While I am technically an optimist, I like the way the realist describes the glass. In reality, though I like to just keep pouring the water until the cup is overflowing. That’s because I know that’s how life works – as a never-ending source of abundance and the only thing that prevents our cups from continually overflowing is that most people just don’t see life that way. That’s how I see life and how I experience life. Most people I meet say they would also like to see and experience their lives that way.
Do You Believe in the Best Outcome and the Greatest Good?
Let’s look at the word “optimism.” It derives from the Latin word “optima,” meaning the best outcome or belief in the greatest good. So, first you have to identify whether you are basically an optimist or a pessimist. Becoming aware of what you believe is the beginning of change. And, if you want to be more successful in your life, whatever success means to you, it’s important to realize that optimism creates opportunity and pessimism kills it. In fact, it has been found that seeing the glass half full not only makes you happier, it also makes you healthier and wealthier.
Some people are born optimists. Others train themselves to be. Once you develop the outlook of an optimist, you’ll discover that you’ll expect good things and the very act of expecting good things to happen will lead to taking actions that produce positive results.

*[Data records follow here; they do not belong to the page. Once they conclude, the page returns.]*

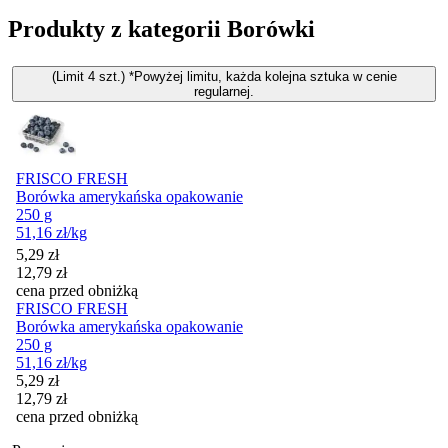
Produkty z kategorii Borówki
(Limit 4 szt.) *Powyżej limitu, każda kolejna sztuka w cenie
regularnej.
FRISCO FRESH
Borówka amerykańska opakowanie
250 g
51,16
zł
/kg
Cena promocyjna
5,29
zł
12,79
zł
cena przed obniżką
FRISCO FRESH
Borówka amerykańska opakowanie
250 g
51,16
zł
/kg
Cena promocyjna
5,29
zł
12,79
zł
cena przed obniżką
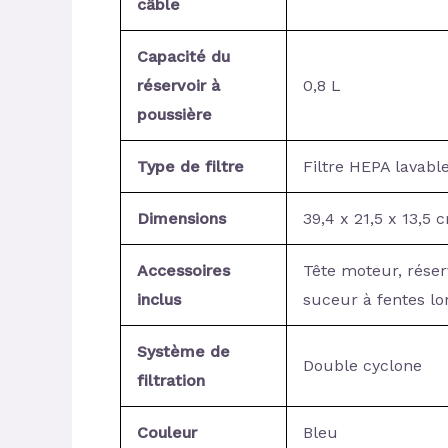
câble
Capacité du
réservoir à
0,8 L
poussière
Type de filtre
Filtre HEPA lavabl
Dimensions
39,4 x 21,5 x 13,5 
Accessoires
Tête moteur, réserv
inclus
suceur à fentes lon
Système de
Double cyclone
filtration
Couleur
Bleu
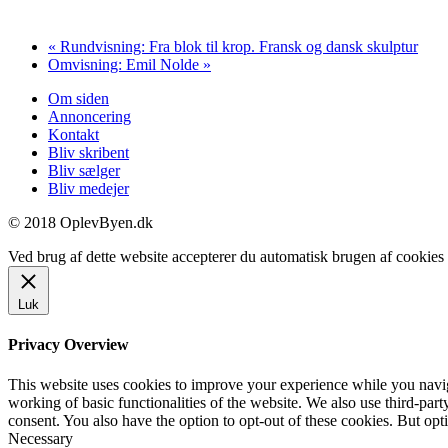
«
Rundvisning: Fra blok til krop. Fransk og dansk skulptur
Omvisning: Emil Nolde
»
Om siden
Annoncering
Kontakt
Bliv skribent
Bliv sælger
Bliv medejer
© 2018 OplevByen.dk
Ved brug af dette website accepterer du automatisk brugen af cookies t
Luk
Privacy Overview
This website uses cookies to improve your experience while you navigat
working of basic functionalities of the website. We also use third-pa
consent. You also have the option to opt-out of these cookies. But op
Necessary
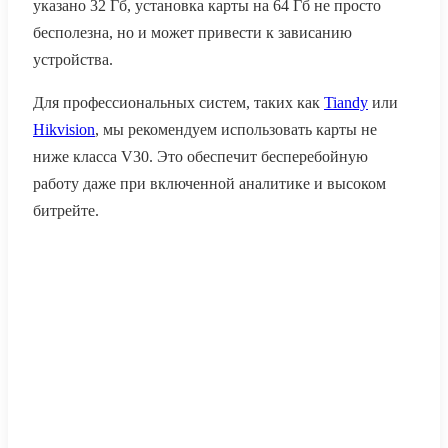
указано 32 Гб, установка карты на 64 Гб не просто
бесполезна, но и может привести к зависанию
устройства.
Для профессиональных систем, таких как
Tiandy
или
Hikvision
, мы рекомендуем использовать карты не
ниже класса V30. Это обеспечит бесперебойную
работу даже при включенной аналитике и высоком
битрейте.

Likewise, on the other end of the spectrum, expecting only bad stuff to come your way will keep the bad stuff coming.
One way to begin training yourself to be more optimistic is to start with a one-minute ritual each day. Before you step out of bed or if you forget, before you leave your home for the day, take one minute to set an intention for the day. Come up with one word that resonates with you about the attitude or spirit you want to bring to the day. Being intentional acts like a compass and helps you better focus your time and energy. As you go through your day, if possible, recall that word and take stock of how your day is going. If there’s no time during the day, then review how the day went and your attitude through it at day’s end. Soon you’ll be expecting that cup to be overflowing, and I assure you, it will be.